[Stored items]
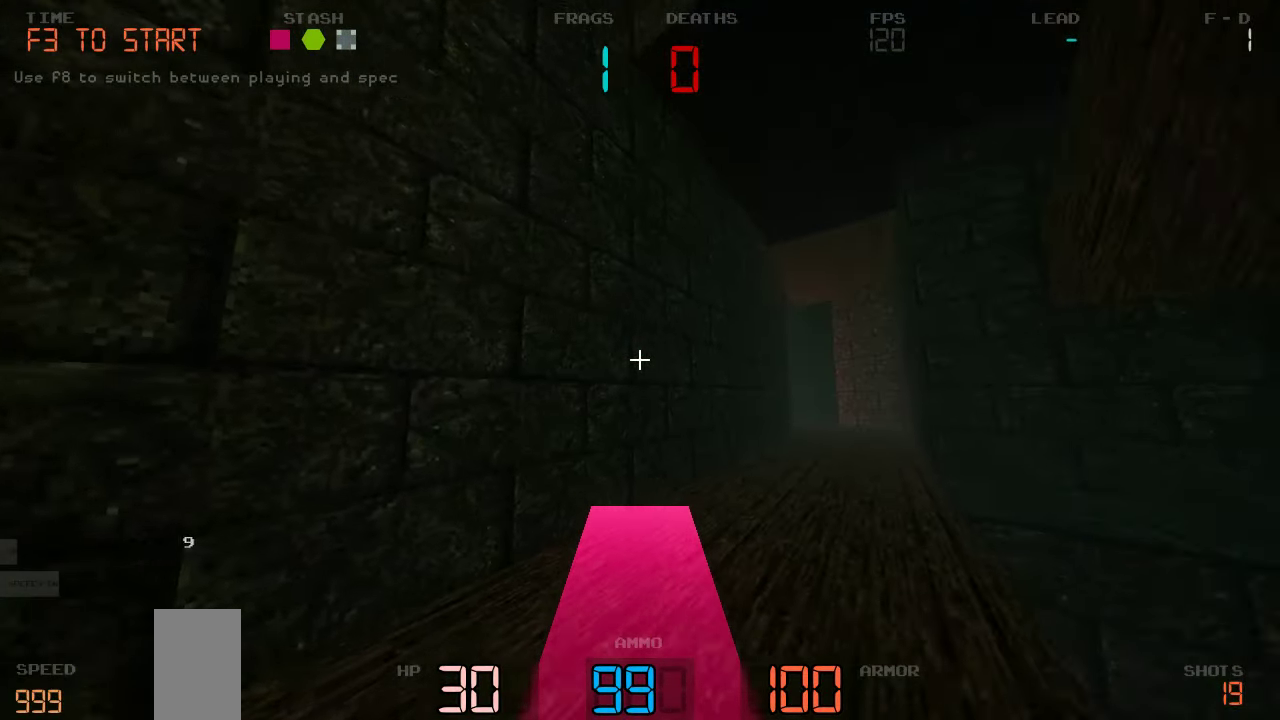
{"keys": ["d", "w"], "events": [[34, "d", "down"], [184, "d", "up"], [500, "d", "down"]]}
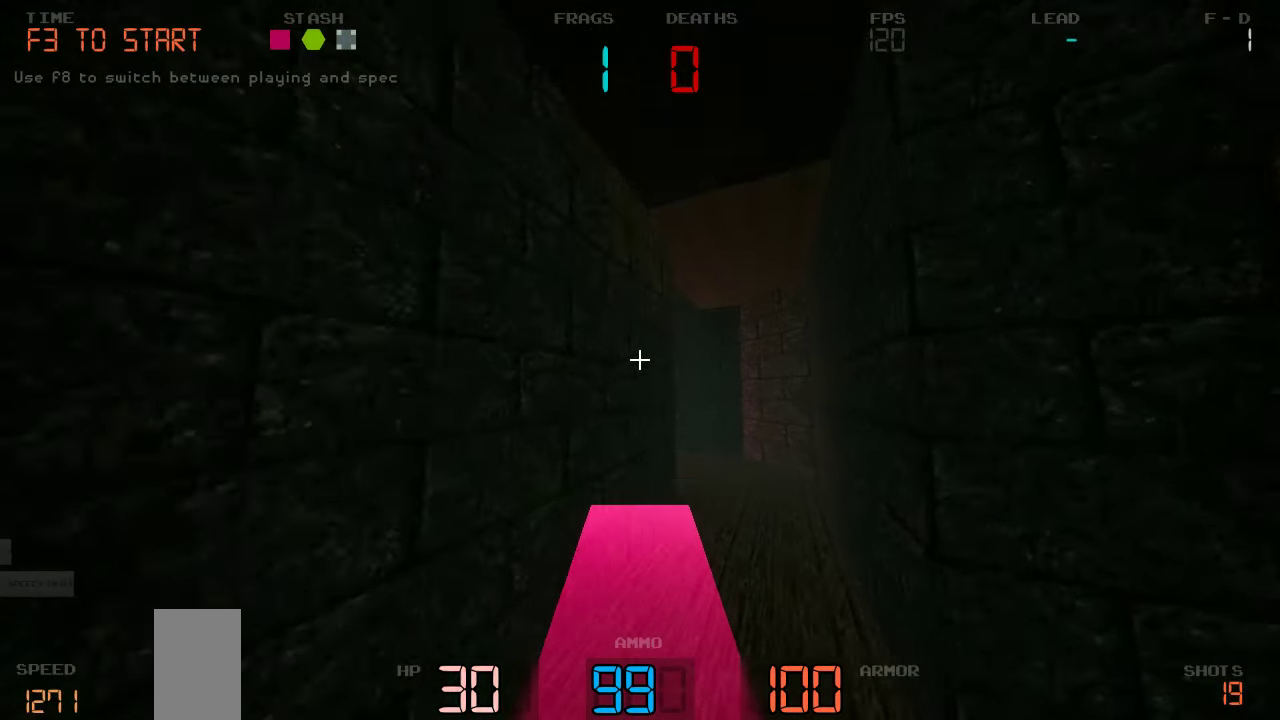
{"keys": ["d", "w"], "events": []}
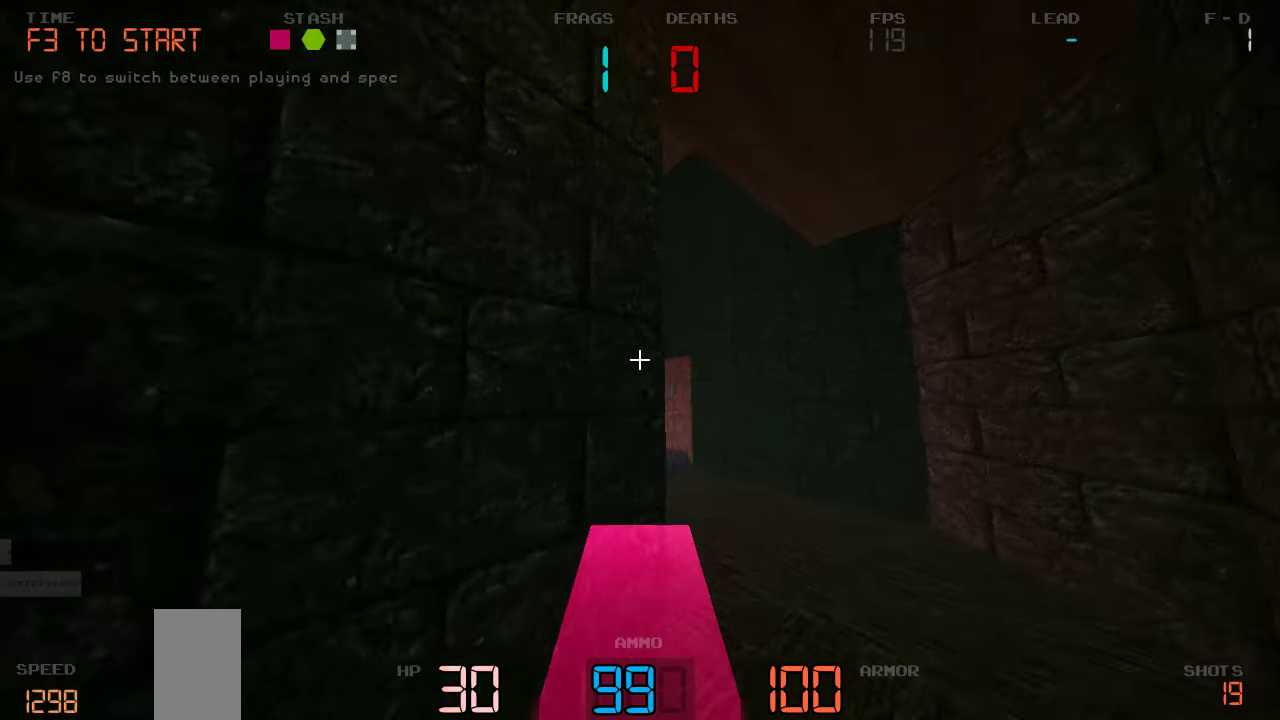
{"keys": ["d", "w"], "events": []}
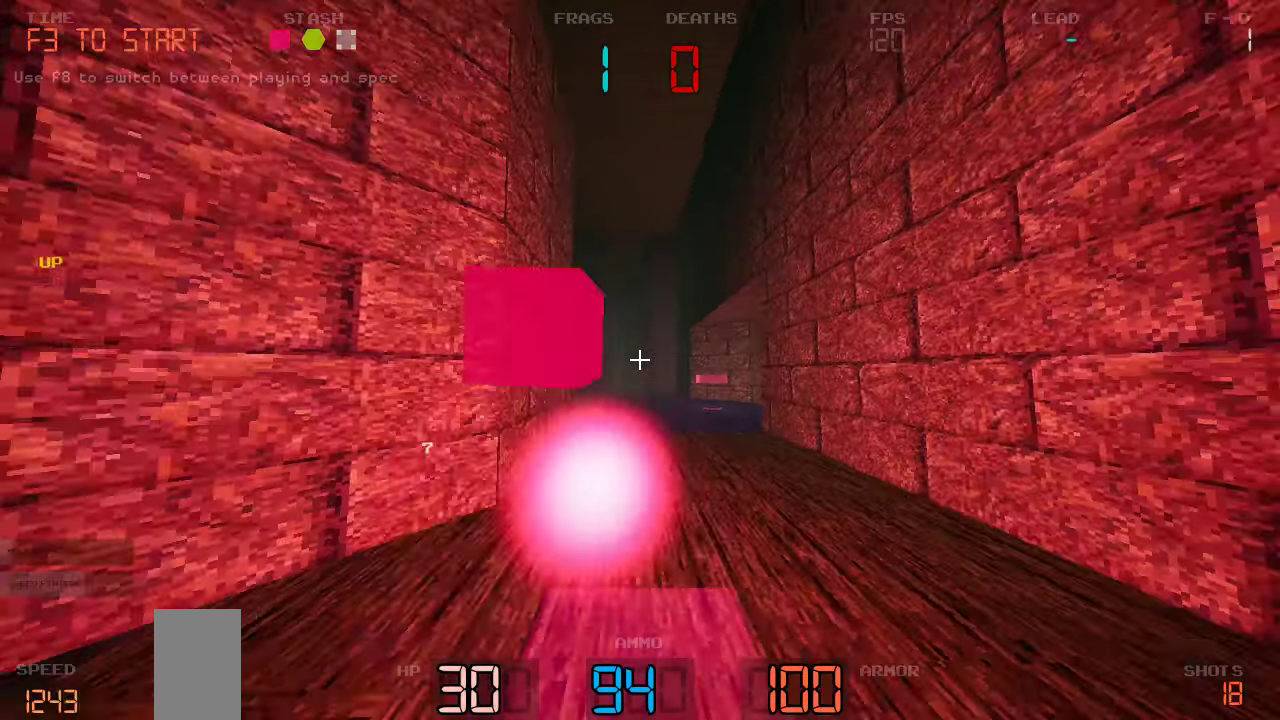
{"keys": ["w"]}
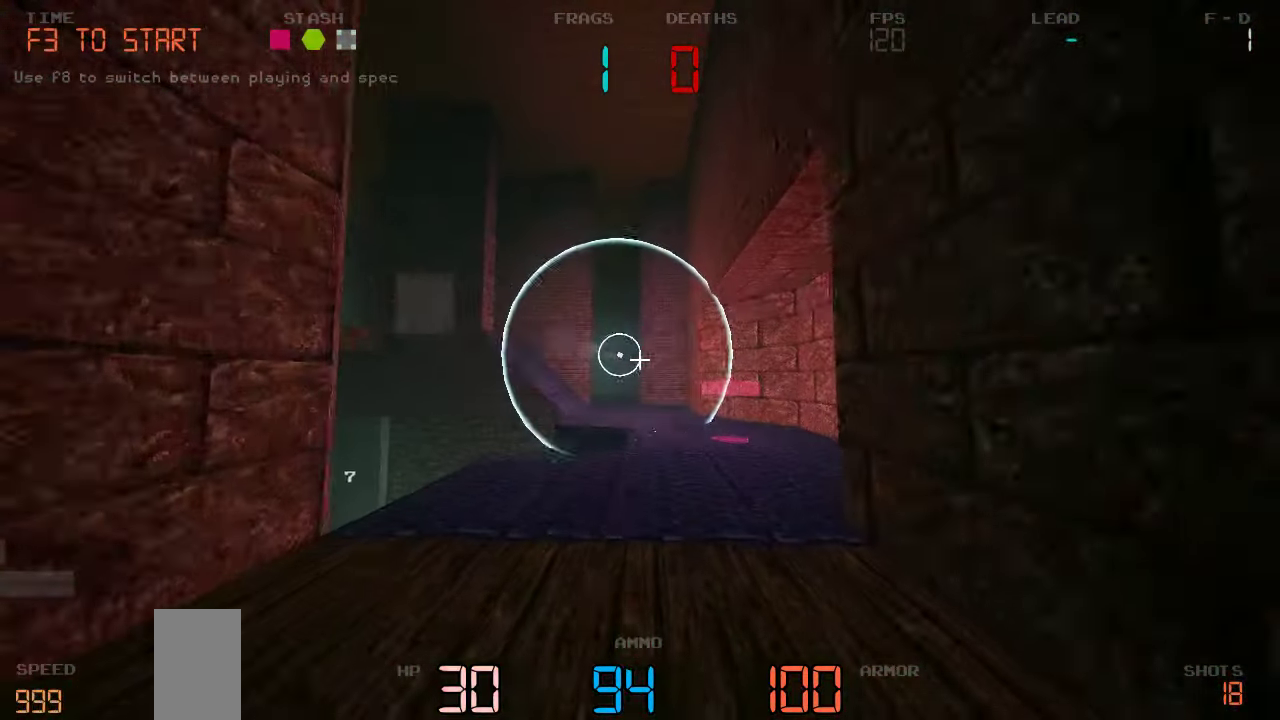
{"keys": ["d", "w"], "events": [[317, "d", "down"]]}
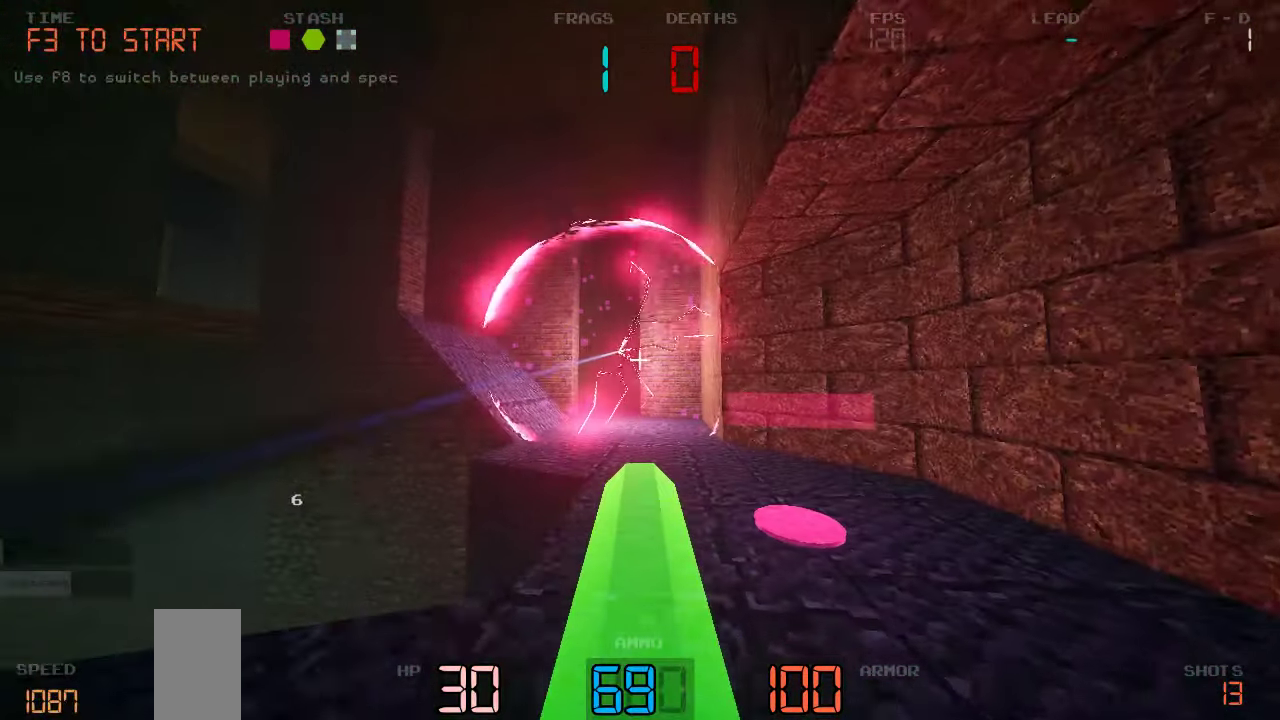
{"keys": ["d", "w"], "events": []}
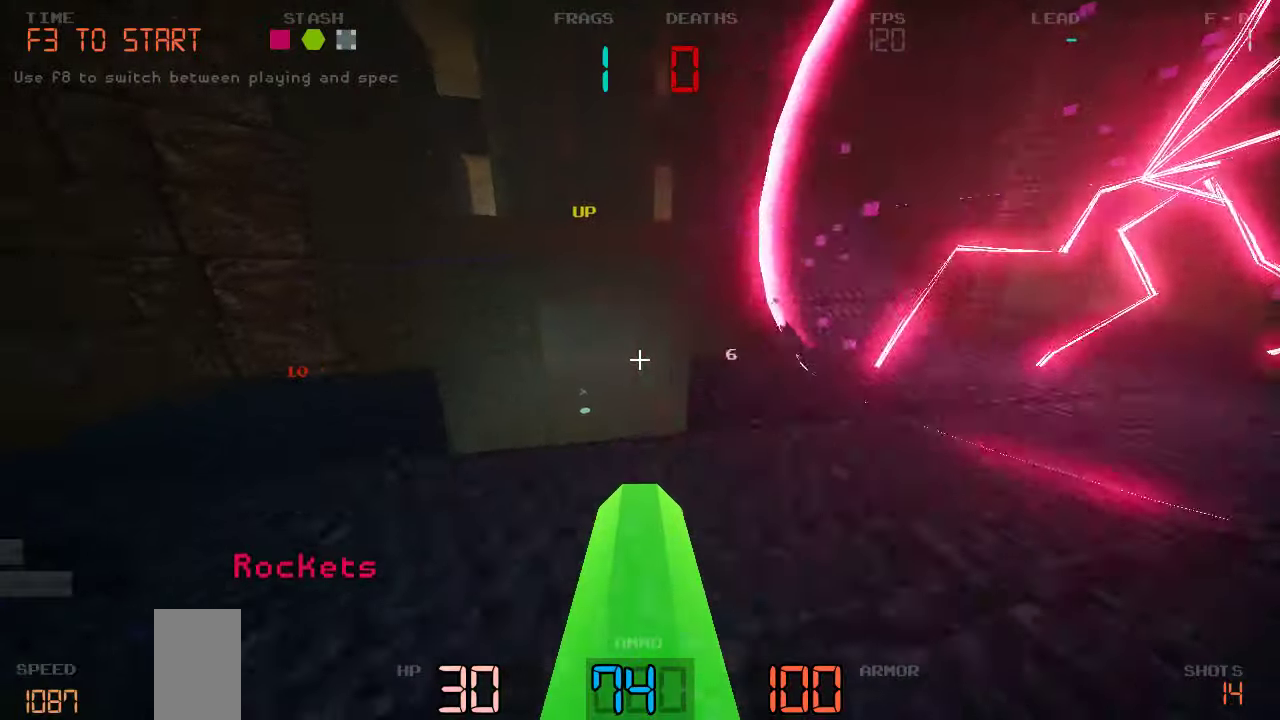
{"keys": ["a", "w"], "events": [[266, "d", "up"], [500, "a", "down"]]}
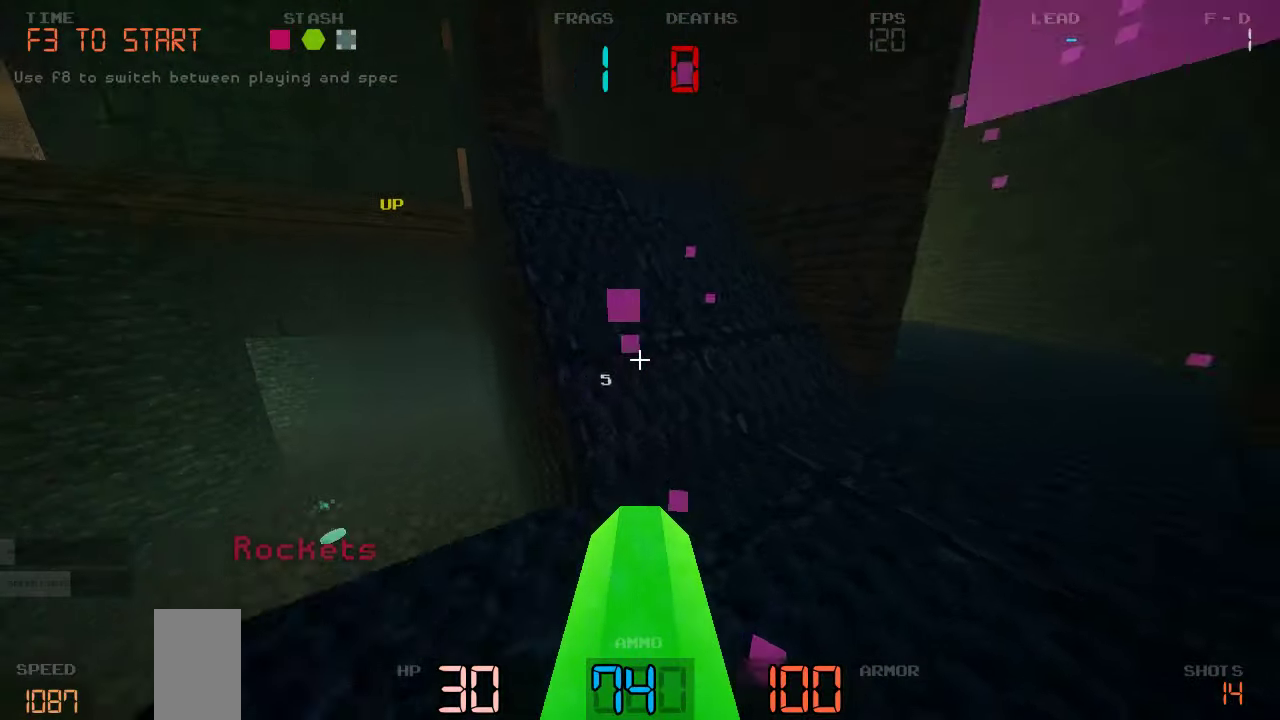
{"keys": ["d"], "events": [[183, "a", "up"], [366, "d", "down"], [483, "w", "up"]]}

**Work order:** Please count how many lines in the preceding records hold the word "events", then give only that number.

**Exercise output:** 7